::: DATA RECORDS
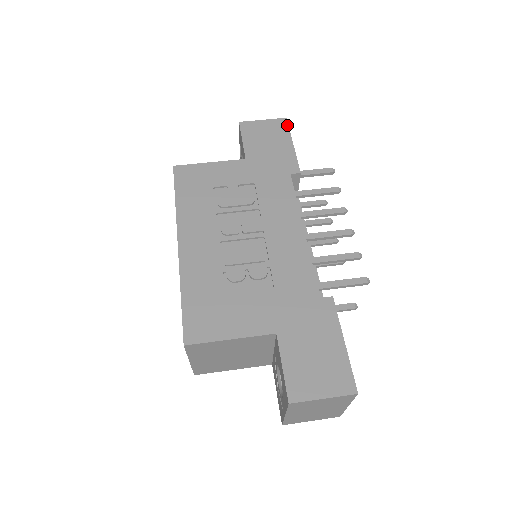
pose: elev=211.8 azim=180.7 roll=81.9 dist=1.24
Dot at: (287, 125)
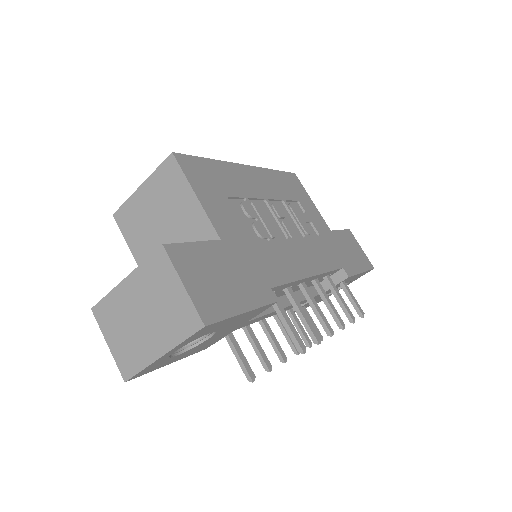
Dot at: (371, 268)
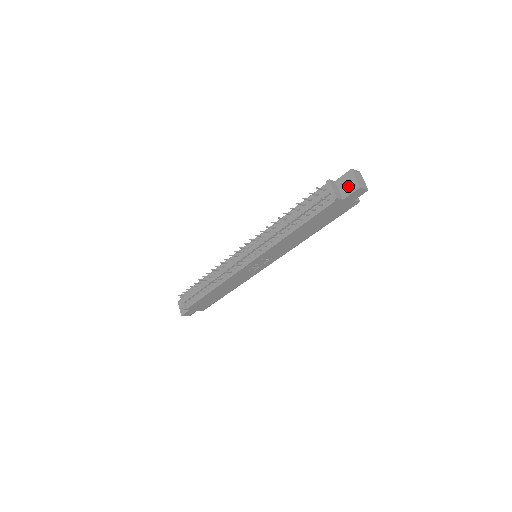
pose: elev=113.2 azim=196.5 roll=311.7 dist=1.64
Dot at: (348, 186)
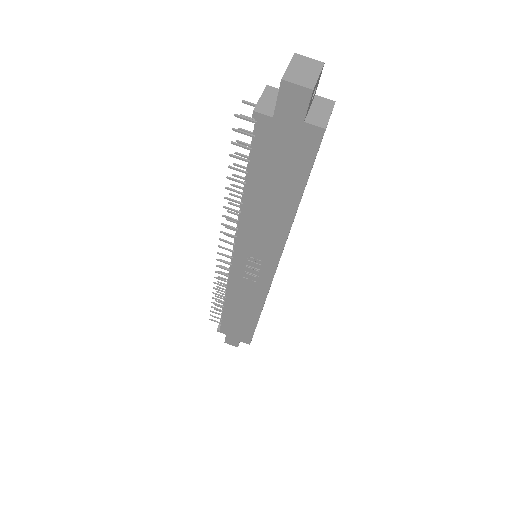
::::::
STATED EXERCISE: Repeat every line of the data above verbatim, but leave out the picture lines.

REPLY:
pose: elev=211.8 azim=180.7 roll=81.9 dist=1.24
Dot at: (287, 125)
Dot at: (371, 268)
pose: elev=113.2 azim=196.5 roll=311.7 dist=1.64
Dot at: (348, 186)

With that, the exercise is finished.